■ Your goal: Copy each line of the following data that contains "hand".

(Named joint coordinates)
• • • • • • •
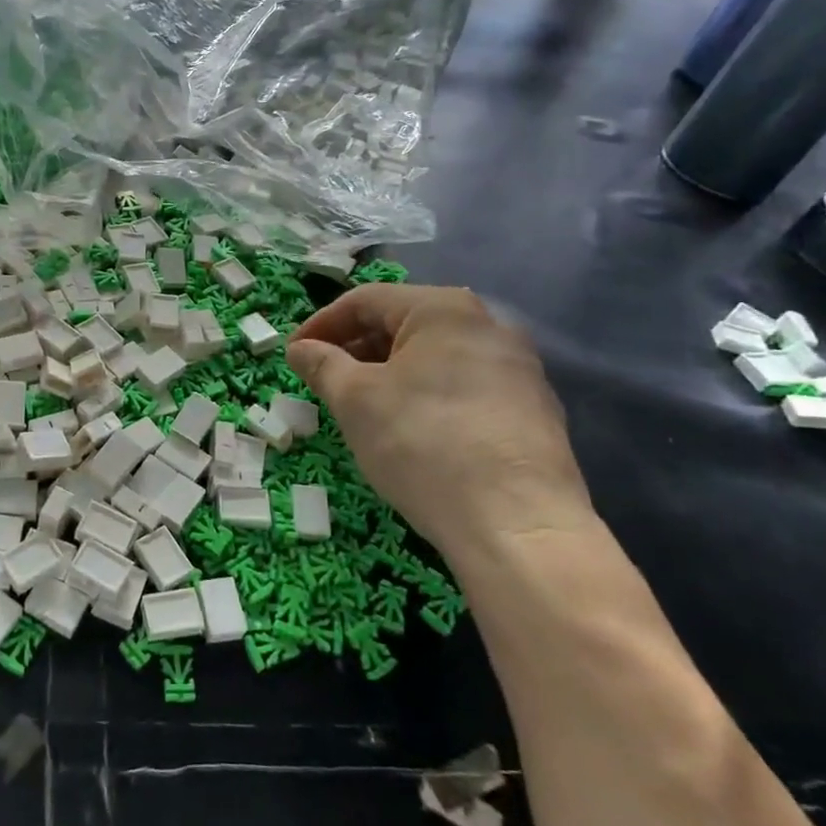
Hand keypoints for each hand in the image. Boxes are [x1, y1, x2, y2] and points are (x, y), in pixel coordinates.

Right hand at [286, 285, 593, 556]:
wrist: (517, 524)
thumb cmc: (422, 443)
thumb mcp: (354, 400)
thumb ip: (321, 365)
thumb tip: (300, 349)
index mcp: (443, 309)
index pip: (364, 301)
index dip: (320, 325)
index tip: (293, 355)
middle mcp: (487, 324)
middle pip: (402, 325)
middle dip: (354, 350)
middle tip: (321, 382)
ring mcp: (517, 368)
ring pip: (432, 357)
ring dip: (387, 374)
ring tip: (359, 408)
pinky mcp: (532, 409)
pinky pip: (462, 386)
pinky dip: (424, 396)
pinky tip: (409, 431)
• • • • • • •
■ Output for this exercise:
Hand keypoints for each hand in the image. Boxes are [x1, y1, x2, y2] and points are (x, y), in pixel coordinates.
Right hand at [286, 285, 593, 556]:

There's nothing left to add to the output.